Co-administration of intranasal parainfluenza virus vaccines expressing antigenically distinct SARS-CoV-2 S antigens elicits broad and durable immunity in hamsters

Intranasal COVID-19 vaccines with the ability to induce broad and durable mucosal and systemic immunity would be useful as stand-alone vaccines or in combination with injectable vaccines. Here, we evaluated in the hamster model the immunogenicity, breadth of immunity, and durability of protection elicited by co-administration of two live-attenuated bovine/human parainfluenza virus type 3 (B/HPIV3) vectors expressing antigenically distinct prefusion stabilized S proteins of the ancestral SARS-CoV-2 isolate (B/HPIV3/S-6P) or the Omicron/BA.5 variant (B/HPIV3/S-BA.5-2P). These vectors are being developed as bivalent pediatric vaccines against HPIV3 and SARS-CoV-2 and are based on bovine PIV3 with the fusion (F) and hemagglutinin-neuraminidase (HN) glycoproteins replaced by those of human PIV3. To broaden the S-specific antibody response, we evaluated co-administration of these B/HPIV3 S-expressing vectors. Each B/HPIV3 S-expressing vector induced robust serum anti-S IgG and IgA antibody levels to the antigen-matched S protein that were sustained for at least five months.

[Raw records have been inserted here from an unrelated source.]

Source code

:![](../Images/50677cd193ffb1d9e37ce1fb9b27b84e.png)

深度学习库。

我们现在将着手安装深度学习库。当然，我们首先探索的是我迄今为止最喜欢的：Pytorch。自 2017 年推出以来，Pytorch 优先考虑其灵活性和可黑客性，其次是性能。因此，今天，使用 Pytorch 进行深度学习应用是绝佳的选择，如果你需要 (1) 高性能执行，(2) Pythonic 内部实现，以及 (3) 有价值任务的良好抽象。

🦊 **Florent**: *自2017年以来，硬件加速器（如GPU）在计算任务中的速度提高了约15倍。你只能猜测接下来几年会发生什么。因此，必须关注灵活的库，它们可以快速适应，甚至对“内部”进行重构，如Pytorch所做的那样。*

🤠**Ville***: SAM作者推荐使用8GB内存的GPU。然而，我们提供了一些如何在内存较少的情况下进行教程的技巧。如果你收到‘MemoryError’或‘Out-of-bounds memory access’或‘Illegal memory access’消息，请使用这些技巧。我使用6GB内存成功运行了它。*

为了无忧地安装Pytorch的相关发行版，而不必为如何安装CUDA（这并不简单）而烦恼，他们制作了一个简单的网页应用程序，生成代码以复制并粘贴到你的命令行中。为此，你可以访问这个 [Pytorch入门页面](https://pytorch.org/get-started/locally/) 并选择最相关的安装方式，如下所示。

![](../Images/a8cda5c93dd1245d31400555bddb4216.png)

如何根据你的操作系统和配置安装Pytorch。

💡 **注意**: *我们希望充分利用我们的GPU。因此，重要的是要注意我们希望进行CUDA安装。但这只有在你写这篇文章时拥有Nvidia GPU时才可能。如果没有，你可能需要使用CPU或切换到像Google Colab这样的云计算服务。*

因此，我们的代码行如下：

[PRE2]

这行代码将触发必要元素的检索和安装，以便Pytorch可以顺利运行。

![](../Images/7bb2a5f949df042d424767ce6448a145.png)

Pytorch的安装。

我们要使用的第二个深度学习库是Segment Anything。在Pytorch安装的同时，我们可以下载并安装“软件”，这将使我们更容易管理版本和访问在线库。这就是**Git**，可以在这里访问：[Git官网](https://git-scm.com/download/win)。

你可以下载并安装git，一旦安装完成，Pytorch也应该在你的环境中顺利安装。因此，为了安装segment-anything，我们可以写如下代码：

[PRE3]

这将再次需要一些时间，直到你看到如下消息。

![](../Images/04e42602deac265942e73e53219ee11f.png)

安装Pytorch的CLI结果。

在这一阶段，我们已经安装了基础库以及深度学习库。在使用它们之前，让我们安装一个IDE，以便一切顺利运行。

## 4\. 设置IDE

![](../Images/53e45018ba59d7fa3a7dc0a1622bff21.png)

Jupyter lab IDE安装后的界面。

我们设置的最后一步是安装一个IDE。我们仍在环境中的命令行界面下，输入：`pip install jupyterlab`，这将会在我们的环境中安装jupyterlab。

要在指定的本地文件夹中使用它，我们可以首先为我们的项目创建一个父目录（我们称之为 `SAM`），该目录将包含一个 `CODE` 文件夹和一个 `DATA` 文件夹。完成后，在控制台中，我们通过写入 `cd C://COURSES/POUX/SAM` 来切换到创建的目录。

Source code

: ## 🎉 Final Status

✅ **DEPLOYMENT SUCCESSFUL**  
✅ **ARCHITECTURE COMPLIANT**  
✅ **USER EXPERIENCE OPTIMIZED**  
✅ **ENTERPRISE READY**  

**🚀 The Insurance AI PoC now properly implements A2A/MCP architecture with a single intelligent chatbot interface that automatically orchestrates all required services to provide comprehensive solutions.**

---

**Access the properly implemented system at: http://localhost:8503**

Co-administration increased the breadth of the S-specific antibody response, spanning the antigenic breadths of the response elicited by each B/HPIV3 S-expressing vector individually. Animals that had received the mixture of vectors developed neutralizing antibodies to ancestral as well as recently circulating SARS-CoV-2 strains. Hamsters immunized intranasally were protected against Omicron/BA.5 challenge 5 months after immunization, with no weight loss, SARS-CoV-2 challenge virus replication, or increase in host inflammatory cytokines in the upper and lower airways detectable after the challenge, indicating durable protection. Thus, intranasal co-administration of live-attenuated B/HPIV3 expressing antigenically distinct S proteins induced broad and durable antibody responses and long-term protection against Omicron/BA.5 challenge. This approach warrants further development and may better protect against emerging SARS-CoV-2 variants.